COMPITO DA SVOLGERE:
Restituisci per intero il brano sugli angeli della morte dei narcos messicani, senza cambiare nulla.

BRANO DI TESTO:
_____

Se volgiamo lo sguardo verso il mondo dei narcos messicani l’angel de la muerte assume tutto un altro significato. È una figura di supporto dei matadores dei cartelli della droga. Una specie di scudiero dei narcokiller a cui è affidato un compito di ferale precisione: attenderela fine dell’esecuzione del nemico per piombare come un avvoltoio sul corpo in fin di vita e infliggere il colpo di grazia. Nella maggior parte dei casi si tratta di adolescenti o ventenni addestrati a macellare l’avversario come una bestia prima di esporlo al pubblico in modo esemplare, secondo la famosa pratica del colpirne uno per educarne cento. Uno degli angel de la muerte più famosi è stato il giovanissimo Edgard Jimenez Lugo, detto El Ponchis, un quattordicenne divenuto famoso perché caricava su Youtube le sue perfomance riprendendo con lo smart-phone l’attimo in cui sgozzava le vittime, ormai prive di forza.
Una carriera brillante perché in poco tempo Edgard è reclutato come sicario ufficiale del cartello Beltràn Leyva nello stato di Morelos. Ora El Ponchis sta scontando la galera. Un altro angelo della morte molto conosciuto era Cesar Lupercio Torres, detto El niño de oro, che accompagnava nelle spedizioni di morte Antonio Olalde, il famoso ejecutor del cartello dei Cavalieri templari. La notorietà di Cesar, ucciso durante un conflitto a fuoco, era legata alla fama del suo datore di lavoro (conosciuto anche come Broly Banderas) che posta fotografie delle missioni di morte sui suoi numerosi account di Facebook.

_____

MATERIALE FORNITO:
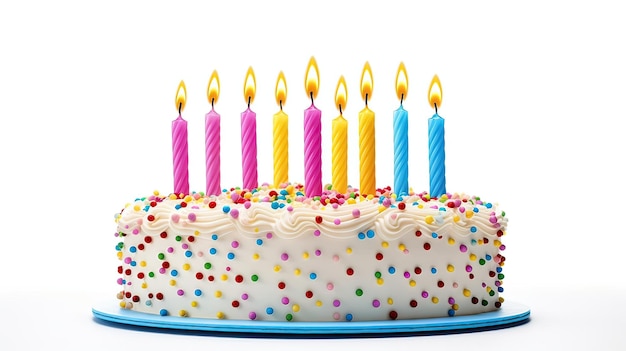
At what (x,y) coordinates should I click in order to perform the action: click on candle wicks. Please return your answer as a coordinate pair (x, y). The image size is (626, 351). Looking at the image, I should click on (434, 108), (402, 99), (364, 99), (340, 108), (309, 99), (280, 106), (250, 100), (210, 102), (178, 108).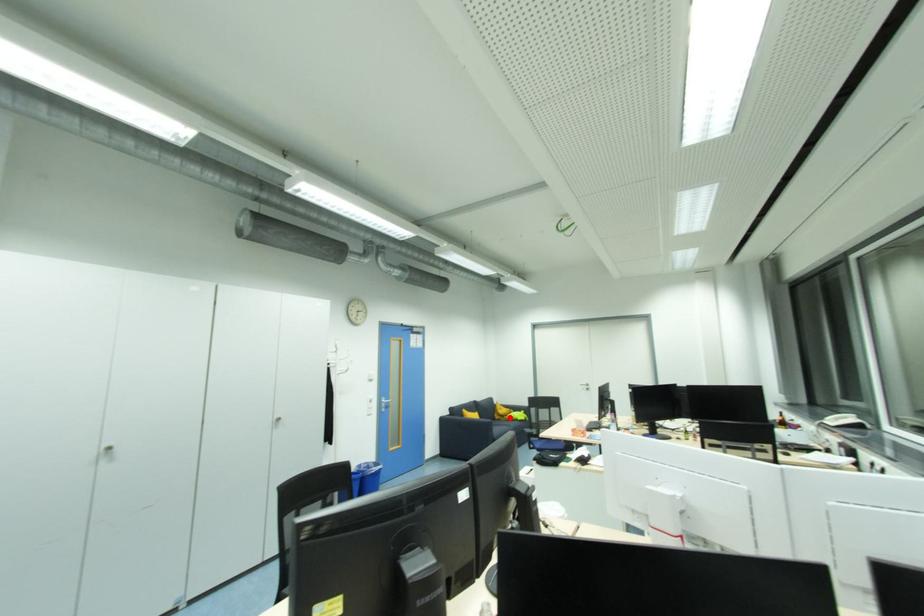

_____

RISULTATO DEL COMPITO:
Se volgiamo lo sguardo verso il mondo dei narcos messicani l’angel de la muerte assume tutto un altro significato. È una figura di supporto dei matadores dei cartelli della droga. Una specie di scudiero dei narcokiller a cui è affidato un compito di ferale precisione: attenderela fine dell’esecuzione del nemico per piombare come un avvoltoio sul corpo in fin di vita e infliggere il colpo di grazia. Nella maggior parte dei casi si tratta di adolescenti o ventenni addestrati a macellare l’avversario come una bestia prima di esporlo al pubblico in modo esemplare, secondo la famosa pratica del colpirne uno per educarne cento. Uno degli angel de la muerte più famosi è stato il giovanissimo Edgard Jimenez Lugo, detto El Ponchis, un quattordicenne divenuto famoso perché caricava su Youtube le sue perfomance riprendendo con lo smart-phone l’attimo in cui sgozzava le vittime, ormai prive di forza.
Una carriera brillante perché in poco tempo Edgard è reclutato come sicario ufficiale del cartello Beltràn Leyva nello stato di Morelos. Ora El Ponchis sta scontando la galera. Un altro angelo della morte molto conosciuto era Cesar Lupercio Torres, detto El niño de oro, che accompagnava nelle spedizioni di morte Antonio Olalde, il famoso ejecutor del cartello dei Cavalieri templari. La notorietà di Cesar, ucciso durante un conflitto a fuoco, era legata alla fama del suo datore di lavoro (conosciuto anche come Broly Banderas) che posta fotografie delle missioni di morte sui suoi numerosi account di Facebook.